Your next step is to select filters for your search. The filters will be different, depending on which database you chose. This example uses the Ensembl Genes dataset for Human.

In the Ensembl Genes datasets, there are many filter categories to choose from:

  • Region: Genome or chromosome-specific regions. You can upload or paste a list of multiple locations in (Chr:Start:End:Strand) format
  • Gene: This is probably the most common filter to use.
    • If you have a list of identifiers, you can paste/upload these to only retrieve features for these identifiers. The list of identifier types you can use is extensive. If you are interested in only certain transcripts for any gene, it is best to avoid using a list of HGNC Gene Symbols (eg. BRCA1, ACE, TP53), since some gene symbols represent multiple gene products. A gene symbol list will work, but you may retrieve results that are not of interest.

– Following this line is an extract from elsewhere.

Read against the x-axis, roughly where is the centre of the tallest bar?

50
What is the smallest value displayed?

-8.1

      • That said: using a gene symbol list as filter input is a good way to use BioMart to retrieve other identifiers (eg. Ensembl IDs, NCBI IDs, PDB IDs) as your results. This makes BioMart a useful identifier conversion tool.
    • Alternately, you can choose not to start with input identifiers, but instead filter your results to only include certain gene or transcript types (such as pseudogenes, lncRNAs, etc.)

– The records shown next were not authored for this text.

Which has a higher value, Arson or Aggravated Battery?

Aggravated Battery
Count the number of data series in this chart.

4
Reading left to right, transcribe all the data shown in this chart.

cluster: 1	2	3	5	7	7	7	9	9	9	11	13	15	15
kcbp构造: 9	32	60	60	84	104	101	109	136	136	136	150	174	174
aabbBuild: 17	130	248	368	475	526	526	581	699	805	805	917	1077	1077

  • Phenotype: There are hundreds of phenotypes to select for filtering your search, from the sources DDG2P, MIM morbid and Orphanet.

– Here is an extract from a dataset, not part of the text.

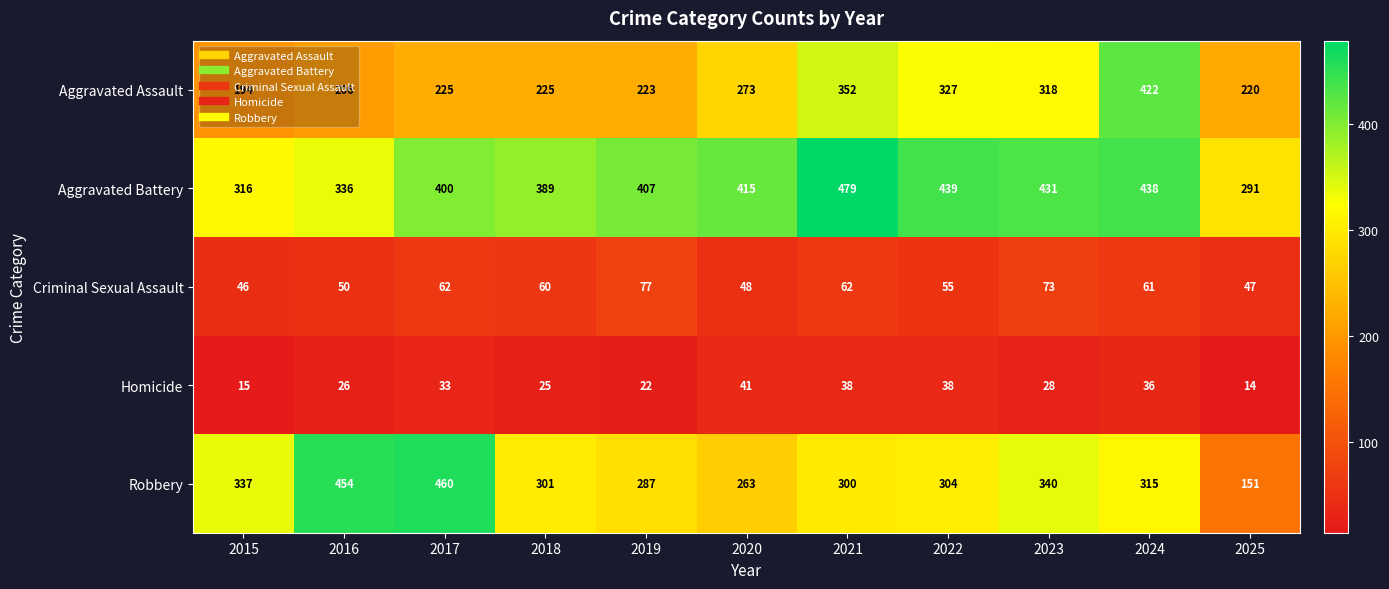

Rank the series by their maximum value, from lowest to highest.

Homicide, Criminal Sexual Assault, Aggravated Assault, Robbery, Aggravated Battery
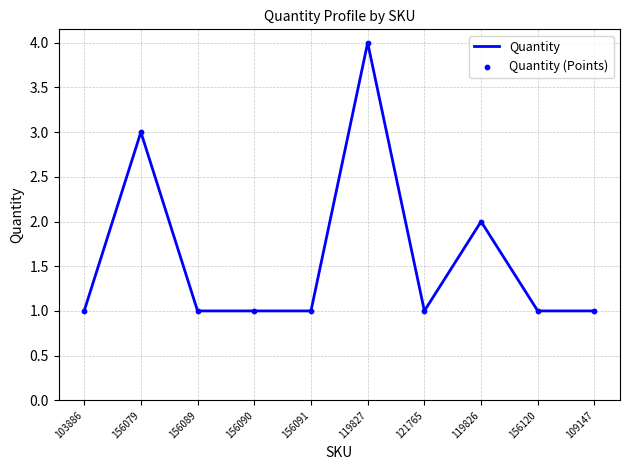

Approximately how many times larger is the value at 119826 compared to 156089?

2.0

    • Be careful in selecting phenotype filters in combination with too many other filters, since some phenotype annotations may not include large sets of genes in their phenotype definitions. The phenotype filter is useful for retrieving all genes known to match phenotype descriptions from the available sources.
  • Gene Ontology: Filter by an input list of GO Accession IDs, GO Term Name, or GO Evidence Code
  • Multi species comparisons: Use this filter to retrieve all orthologous genes (matching your filters in the Gene or other filter category) in another species.
  • Protein domains and families: Filter to limit to genes with IDs in a variety of protein databases (eg. Interpro, Pfam, PANTHER, SMART, etc.) or filter by an input list of family or domain IDs from protein database sources.
  • Variant: Filter by genes with variant evidence in specific databases: ClinVar, dbSNP, HGMD (for germline variants) or COSMIC (for somatic variants); by variant supporting evidence; or by specific variant consequences (eg. NMD, splice donor/acceptor, stop gained/lost, etc.) You can select more than one variant consequence category to filter by.

As you select your filters, they will be added to the left side menu, so you can see them all as you build your query.

For this example, I uploaded a list of NCBI Gene IDs associated with frontotemporal dementia that have transcript variants, taken from an NCBI gene search.